Jo Nesbø on Contradictory Characters in His Book KILLING MOON | Inside the Book

Author Q&A

PENGUIN RANDOM HOUSE:Let’s talk about Detective Harry Hole today. Can you talk about how, exactly, you dreamed him up?

JO NESBO: He came to life on a plane from Oslo to Sydney. I didn’t see him that clearly to begin with. I probably still don’t see him clearly. I can see him out of the corner of my eye. I wanted a big man – a man who took up room physically and also mentally. And so he was, I guess, a typical Norwegian male. He isn’t the kind of guy that speaks a lot. He will speak his mind and he will sort of make you know how he feels, but he won’t do it all the time. He is, in many ways, a traditional detective hero, meaning that he is a hard drinker, hard worker, a loner. But then again he is a realistic guy. He is also a full-blown alcoholic. He is not the typical hard-boiled American detective, who is a hard drinker and who wakes up in the morning making cool remarks about his hangover. When Harry starts drinking he stops functioning. He can’t work.

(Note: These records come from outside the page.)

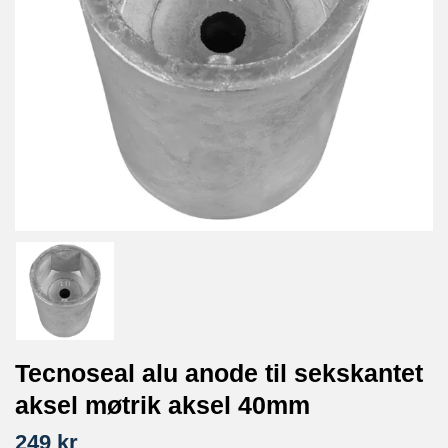
Tecnoseal alu anode til sekskantet
aksel møtrik aksel 40mm
249 kr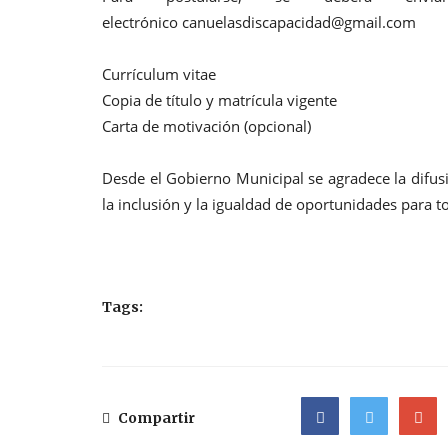
electrónico
canuelasdiscapacidad@gmail.com
Currículum vitae
Copia de título y matrícula vigente
Carta de motivación (opcional)
Desde el Gobierno Municipal se agradece la difu
la inclusión y la igualdad de oportunidades para 
Tags:
Compartir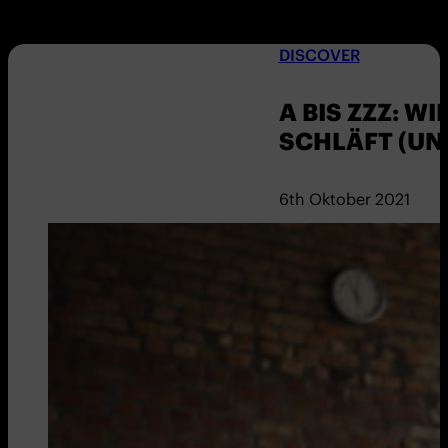
DISCOVER
A BIS ZZZ: W
SCHLÄFT (UN
6th Oktober 2021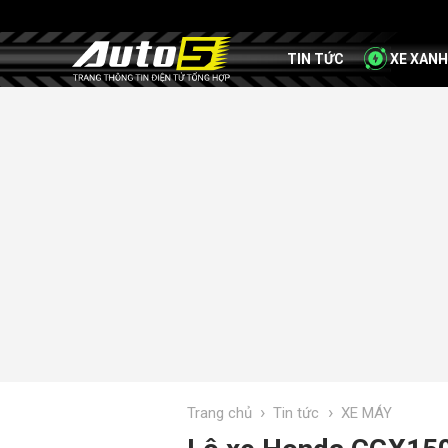
TIN TỨC
XE XANH
›
›
Trang chủ
Tin tức
XE MÁY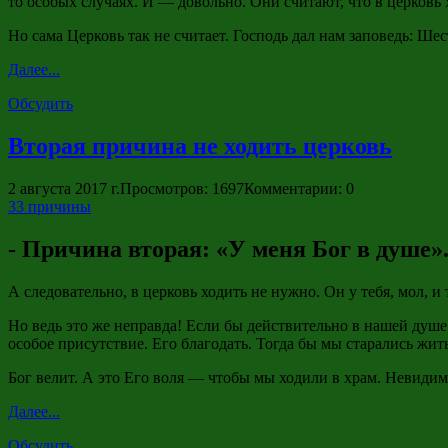
то особых случаях. И — довольно. Они считают, что в церковь 
Но сама Церковь так не считает. Господь дал нам заповедь: Шест
Далее...
Обсудить
Вторая причина не ходить церковь
2 августа 2017 г.
Просмотров: 1697
Комментарии: 0
33 причины
- Причина вторая: «У меня Бог в душе»
А следовательно, в церковь ходить не нужно. Он у тебя, мол, и 
Но ведь это же неправда! Если бы действительно в нашей душе б
особое присутствие. Его благодать. Тогда бы мы старались жить
Бог велит. А это Его воля — чтобы мы ходили в храм. Невидим
Далее...
Обсудить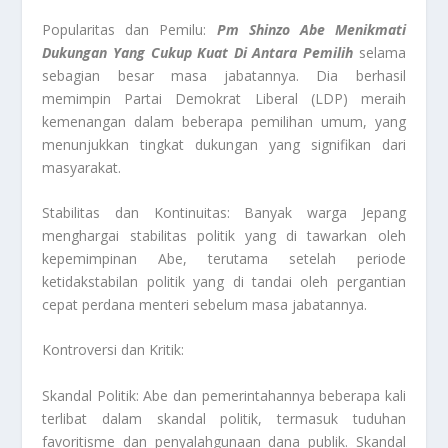
Popularitas dan Pemilu:
Pm Shinzo Abe Menikmati
Dukungan Yang Cukup Kuat Di Antara Pemilih
selama
sebagian besar masa jabatannya. Dia berhasil
memimpin Partai Demokrat Liberal (LDP) meraih
kemenangan dalam beberapa pemilihan umum, yang
menunjukkan tingkat dukungan yang signifikan dari
masyarakat.
Stabilitas dan Kontinuitas: Banyak warga Jepang
menghargai stabilitas politik yang di tawarkan oleh
kepemimpinan Abe, terutama setelah periode
ketidakstabilan politik yang di tandai oleh pergantian
cepat perdana menteri sebelum masa jabatannya.
Kontroversi dan Kritik:
Skandal Politik: Abe dan pemerintahannya beberapa kali
terlibat dalam skandal politik, termasuk tuduhan
favoritisme dan penyalahgunaan dana publik. Skandal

PRH: What about Harry Hole’s past?

JN: He has had relationships with women, but he has been hurt. Everyone he has ever loved has been taken away from him. When he was real young, his mother died. His first girlfriend committed suicide. And then a close colleague was killed. So I think he is a marked man. He feels that anyone he loves will be taken away from him. His love is like a vampire’s bite. So that has formed him as a character. He is also a man of contradictions. He does believe in the legal system. He does believe in the Scandinavian political system. On the other hand, I think, he sees that catching the killer doesn’t solve much. And putting them behind bars doesn’t give him satisfaction any longer. Still he is there for the hunt.

PRH:Did you know at the get-go that he was going to have so many reappearances? That Harry was going to be a recurring character throughout the novels?

JN: Not when I wrote the first novel. And probably not when I wrote the second novel. But by the third novel he had developed as a character. So I probably knew by then that I was so interested in this character, and that I would use him for a while. And I actually sat down and I wrote a long storyline for Harry. I wasn’t sure I was going to use that storyline or write so many novels that I would actually get to finish that story line. But by now it seems like I am going to follow Harry all the way through the end. And there will be an end.